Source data
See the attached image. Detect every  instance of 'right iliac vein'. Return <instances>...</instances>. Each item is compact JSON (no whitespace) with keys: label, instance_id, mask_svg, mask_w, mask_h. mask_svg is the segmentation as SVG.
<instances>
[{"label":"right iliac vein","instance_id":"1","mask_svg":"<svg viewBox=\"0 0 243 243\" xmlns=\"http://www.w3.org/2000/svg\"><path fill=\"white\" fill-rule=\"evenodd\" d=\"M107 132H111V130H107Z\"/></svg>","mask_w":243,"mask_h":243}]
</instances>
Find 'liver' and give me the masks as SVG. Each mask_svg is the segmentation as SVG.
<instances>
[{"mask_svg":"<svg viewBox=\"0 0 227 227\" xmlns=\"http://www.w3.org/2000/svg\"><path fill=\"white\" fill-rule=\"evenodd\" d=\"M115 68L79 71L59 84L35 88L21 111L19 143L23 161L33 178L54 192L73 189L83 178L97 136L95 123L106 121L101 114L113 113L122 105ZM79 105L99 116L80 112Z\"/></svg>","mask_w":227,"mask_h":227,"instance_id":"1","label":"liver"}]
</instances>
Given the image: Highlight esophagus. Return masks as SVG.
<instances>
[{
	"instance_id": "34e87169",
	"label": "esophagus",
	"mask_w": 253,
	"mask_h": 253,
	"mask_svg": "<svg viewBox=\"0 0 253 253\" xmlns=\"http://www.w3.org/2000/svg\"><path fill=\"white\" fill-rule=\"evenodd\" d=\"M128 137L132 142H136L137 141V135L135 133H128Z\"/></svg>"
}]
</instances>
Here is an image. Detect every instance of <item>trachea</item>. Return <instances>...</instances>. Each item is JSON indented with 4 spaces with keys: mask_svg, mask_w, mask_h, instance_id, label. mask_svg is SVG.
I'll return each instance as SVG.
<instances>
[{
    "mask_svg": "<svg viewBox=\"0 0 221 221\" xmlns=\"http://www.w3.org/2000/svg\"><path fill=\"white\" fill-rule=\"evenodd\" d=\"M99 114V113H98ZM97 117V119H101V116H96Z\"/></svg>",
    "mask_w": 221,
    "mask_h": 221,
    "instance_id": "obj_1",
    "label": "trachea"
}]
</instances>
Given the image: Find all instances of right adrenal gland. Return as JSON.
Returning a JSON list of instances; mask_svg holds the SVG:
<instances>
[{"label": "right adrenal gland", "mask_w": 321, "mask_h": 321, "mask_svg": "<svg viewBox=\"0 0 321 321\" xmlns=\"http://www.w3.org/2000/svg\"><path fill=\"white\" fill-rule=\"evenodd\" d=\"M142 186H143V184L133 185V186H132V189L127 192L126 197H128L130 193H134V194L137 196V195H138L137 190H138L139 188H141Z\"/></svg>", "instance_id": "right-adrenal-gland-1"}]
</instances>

# Work to do
Duplicate the rows starting at the line that contains "Given the image: Find" and ending at the end of the source data, both ends included.

# Solution for this exercise
Given the image: Find all instances of right adrenal gland. Return as JSON.
Returning a JSON list of instances; mask_svg holds the SVG:
<instances>
[{"label": "right adrenal gland", "mask_w": 321, "mask_h": 321, "mask_svg": "<svg viewBox=\"0 0 321 321\" xmlns=\"http://www.w3.org/2000/svg\"><path fill=\"white\" fill-rule=\"evenodd\" d=\"M142 186H143V184L133 185V186H132V189L127 192L126 197H128L130 193H134V194L137 196V195H138L137 190H138L139 188H141Z\"/></svg>", "instance_id": "right-adrenal-gland-1"}]
</instances>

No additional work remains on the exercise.